Jakarta, CNBC Indonesia - China tengah mempercepat modernisasi persenjataan nuklirnya dalam upaya menekan Amerika Serikat (AS) dan sekutu-sekutunya di Asia tanpa harus berperang. Hal ini terungkap dalam laporan terbaru Hudson Institute yang dirilis belum lama ini.
Menurut laporan berjudul "Implikasi Modernisasi Senjata Nuklir China bagi Amerika Serikat dan Sekutu Regional" yang dirilis Rabu (30/7/2025), Beijing memanfaatkan perkembangan senjata nuklir bukan untuk memenangkan perang secara langsung, melainkan untuk menciptakan efek psikologis dan politik guna mendulang keunggulan strategis di kawasan.
"Modernisasi persenjataan nuklir ada untuk memungkinkan China menyerang rencana (strategi) dan sekutu musuh, membawa China selangkah lebih dekat untuk menaklukkan musuh dan menang tanpa harus berperang," tulis para peneliti John Lee dari Hudson Institute dan Lavina Lee dari Macquarie University dalam laporan tersebut, seperti dikutip Newsweek.
Laporan itu menyebut bahwa China menggunakan "ancaman nuklir tersirat" untuk mencegah negara-negara seperti Filipina, Jepang, dan Korea Selatan memperkuat kerja sama militer dengan Washington, khususnya dalam skenario konflik di Selat Taiwan. Dalam kasus Filipina, ancaman nuklir tersirat digunakan untuk menghambat integrasi militer Manila ke dalam sistem pertahanan kolektif AS.
Di Jepang, China menciptakan tekanan psikologis yang melemahkan keyakinan terhadap efektivitas payung nuklir Amerika Serikat. Sementara di Korea Selatan, ancaman nuklir China disebut bisa muncul jika Seoul menyetujui kehadiran senjata nuklir AS di wilayahnya, meskipun saat ini fokus utama negara tersebut masih tertuju pada Korea Utara.
Laporan juga menyoroti bahwa strategi nuklir China tidak hanya bertujuan mencegah serangan musuh, tetapi juga untuk menahan langkah musuh sembari memperluas ruang gerak geopolitik Beijing. Konsep ini disebut selaras dengan visi China soal "stabilitas strategis", yakni kondisi ketika musuh enggan bertindak, namun China tetap bisa melanjutkan tujuannya.
Presiden Xi Jinping disebut telah memerintahkan percepatan penguatan kekuatan penangkal strategis sebagai bagian dari modernisasi militer nasional. Data dari Departemen Pertahanan AS dan Institut Penelitian Perdamaian Internasional Stockholm mencatat China kini memiliki sekitar 600 hulu ledak nuklir, naik 100 dalam setahun. Angka itu diperkirakan melampaui 1.000 hulu ledak pada 2030, meski masih jauh di bawah kepemilikan nuklir AS dan Rusia.

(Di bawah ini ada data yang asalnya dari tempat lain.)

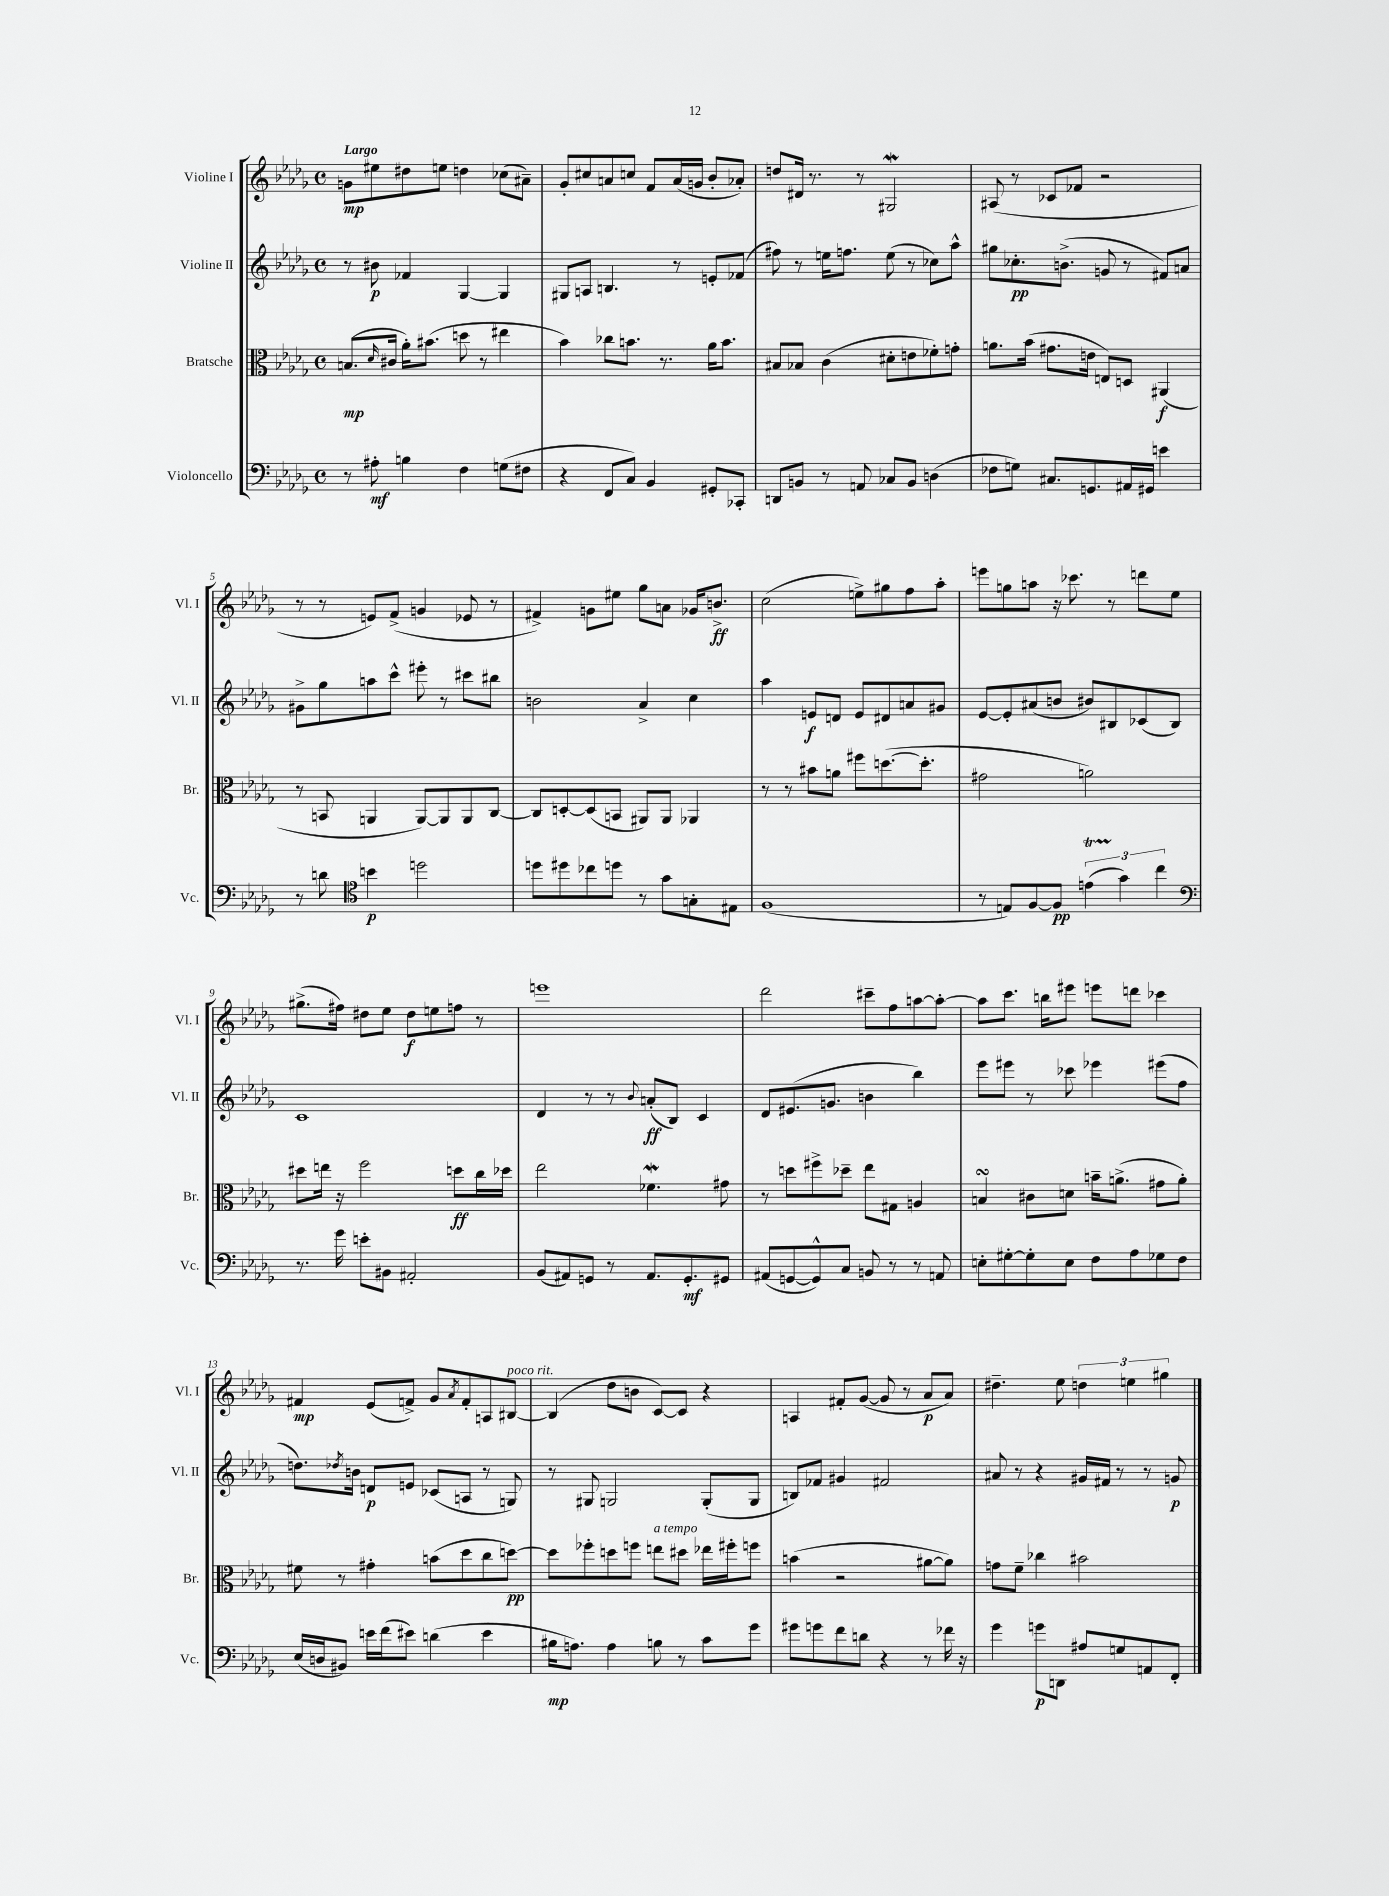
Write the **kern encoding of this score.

**kern	**kern	**kern	**kern
*staff4	*staff3	*staff2	*staff1
*clefF4	*clefC3	*clefG2	*clefG2
*k[b-e-a-d-g-]	*k[b-e-a-d-g-]	*k[b-e-a-d-g-]	*k[b-e-a-d-g-]
*M4/4	*M4/4	*M4/4	*M4/4
*met(c)	*met(c)	*met(c)	*met(c)
8r	(8.B	8r	8g
8A#'	.	8b#	8ee#
.	16qqd-	.	.
.	16c#	.	.
4B	16a-')	4f-	8dd#
.	(8.b#	.	.
.	.	.	8ee
4F	8dd	[4G-	4dd
.	8r	.	.
(8G	4ee#	4G-]	(8cc-
8F#	.	.	8a#~)
=	=	=	=
4r	4b-)	8G#	8g-'
.	.	8A	8cc#
8FF	8cc-	4.B	8a
8C)	8.b	.	8cc
4BB-	.	.	8f
.	8.r	.	.
.	.	8r	(16a
.	.	.	16g
8GG#'	16a-	8e'	8b-'
.	8.b	.	.
8CC-'	.	(8f-	8a-')
=	=	=	=
8DD	8B#	8ff#)	8dd
8BB	8B-	8r	16d#
.	.	.	8.r
8r	(4c	16ee	.
.	.	8.ff	.
8AA	.	.	8r
8C-	8d#'	(8ee	2G#
8BB	8e	8r	.
(4D	8f-')	8cc-)	.
.	8g'	8aa-^^	.
=	=	=	=
8F-	8.a	8gg#	(8A#
8G)	.	8.cc-'	8r
.	(16b-	.	.
8.C#	8.g#	.	8c-
.	.	(8.b^	.
.	.	.	8f-
8.GG	16e	.	.
.	8E)	8g	2r
16AA#	8D	8r	.
16GG#	.	.	.
4e	(4AA#	8f#)	.
.	.	8a	.
=	=	=	=
8r	8r	8g#^	8r
8d	8BB	8gg-	8r
*clefC4	*	*	*
4b	4AA	8aa	8e)
.	.	8ccc^^	(8f^
2dd	[8AA)	8eee#'	4g
.	8AA]	8r	.
.	8AA	8ccc#	8e-
.	[8C	8bb#	8r
=	=	=	=
8dd	8C]	2b	4f#^)
8dd#	[8D'	.	.
8cc-	(8D]	.	8g
8dd	8BB	.	8ee#
8r	8AA#)	4a-^	8gg-
8g-	8AA#	.	8a
8G'	4AA-	4cc	16g-
.	.	.	8.b^
8E#	.	.	.
=	=	=	=
(1F	8r	4aa-	(2cc
.	8r	.	.
.	8b#	8e	.
.	8a	8d	.
.	8ff#	8e	8ee^)
.	([8.dd	8d#	8gg#
.	.	8a	8ff
.	8.dd']	.	.
.	.	8g#	8aa-'
=	=	=	=
8r	2g#	[8e-	8eee
8E)	.	8e-']	8gg
[8F	.	(8a#	8aa
8F]	.	8b	16r
.	.	.	8.ccc-
(6e	2a)	8b#)	.
.	.	8B#	8r
6g-)	.	.	.
.	.	(8c-	8ddd
6cc	.	.	.
.	.	8B#)	8ee-
=	=	=	=
*clefF4	*	*	*
8.r	8dd#	1c	(8.gg#^
.	16ee	.	.
16g-	16r	.	16ff#)
8e'	2ff	.	8dd#
8BB#	.	.	8ee-
2AA#'	.	.	8dd#
.	.	.	8ee
.	8dd	.	8ff
.	16cc	.	8r
.	16dd-	.	.
=	=	=	=
(8BB-	2ee-	4d-	1eee
8AA#)	.	.	.
8GG	.	8r	.
8r	.	8r	.
.	.	8qqb-	.
8.AA#	4.f-	(8a'	.
.	.	8B-)	.
8.GG'	.	.	.
.	.	4c	.
8GG#	8g#	.	.
=	=	=	=
(8AA#	8r	8d-	2ddd-
[8GG	8dd	(8.e#	.
8GG^^])	8ff#^	.	.
.	.	8.g	.
8C	8dd-~	.	.
8BB	8ee-	4b	8ccc#~
8r	8G#	.	8ff
8r	4A	4bb-)	[8aa
8AA	.	.	8aa'_
=	=	=	=
8E'	4B	8eee-	8aa]
[8G#'	.	8eee#	8.ccc
8G#']	8c#	8r	.
.	.	.	16bb
8E	8d	8ccc-	8eee#
8F	16b~	4eee-	8eee
.	(8.a^	.	.
8A-	.	.	8ddd
8G-	8g#	(8eee#	4ccc-
8F	8a')	8ff	.
=	=	=	=
(16E-	8f#	8.dd)	4f#
16D	.	.	.
8BB#)	8r	.	.
.	.	8qdd-	.
.	.	16b	.
16e	4g#'	8d	(8e-
(16f	.	.	.
8e#)	.	8e	8f^)
(4d	(8b	(8c-	8g-
.	.	.	8qa-
.	8dd-	8A	8f'
4e#	8cc	8r	8A
.	[8dd)	8G)	[8B#
=	=	=	=
16B#	8dd]	8r	(4B#]
8.A)	.	.	.
.	8ff-'	8G#	.
4A	8dd	2G	8dd-
.	8ff	.	8b
8B	8ee	.	[8c)
8r	8dd#	.	8c]
8c	16ee-	(8G'	4r
.	16ff#'	.	.
8g-	8ff	8G	.
=	=	=	=
8g#	(4b	8B)	4A
8g	.	8f-	.
8f	2r	4g#	8f#'
8d	.	.	([8g-
4r	.	2f#	8g-]
.	.	.	8r
8r	[8a#	.	8a-
16f-	8a#])	.	8a-)
16r	.	.	.
=	=	=	=
4g-	8g	8a#	4.dd#~
.	8f~	8r	.
8g	4cc-	4r	.
8DD	.	.	8ee-
8A#	2b#	16g#	6dd
.	.	16f#	.
8G	.	8r	.
.	.	.	6ee
8AA	.	8r	.
.	.	.	6gg#
8FF'	.	8g	.
==	==	==	==
*-	*-	*-	*-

Menanggapi laporan tersebut, Kedutaan Besar China di Washington menyampaikan bahwa strategi nuklir Beijing bersifat defensif dan mengedepankan prinsip non-agresif.
"China mematuhi kebijakan tidak menggunakan senjata nuklir terlebih dahulu dalam keadaan apa pun dan kapan pun, dan berkomitmen tanpa syarat untuk tidak menggunakan atau mengancam akan menggunakan senjata nuklir terhadap negara-negara non-senjata nuklir," kata Kedubes China.
Beijing juga menegaskan bahwa pihaknya tidak terlibat dalam perlombaan senjata dan hanya menjaga kekuatan nuklir pada tingkat minimum yang dibutuhkan untuk keamanan nasional.
Laporan Hudson Institute menyimpulkan bahwa modernisasi nuklir China justru bisa menjadi bumerang. "AS dan sekutunya perlu meyakinkan Beijing bahwa langkah tersebut hanya akan mempercepat penyeimbangan kekuatan militer, membuat kemenangan atas Taiwan makin mahal dan kecil kemungkinannya," tulis laporan itu.
Dengan dinamika tersebut, baik China maupun AS serta negara-negara nuklir besar lainnya diperkirakan akan terus memperbarui dan meningkatkan arsenal senjata nuklir mereka dalam beberapa tahun ke depan.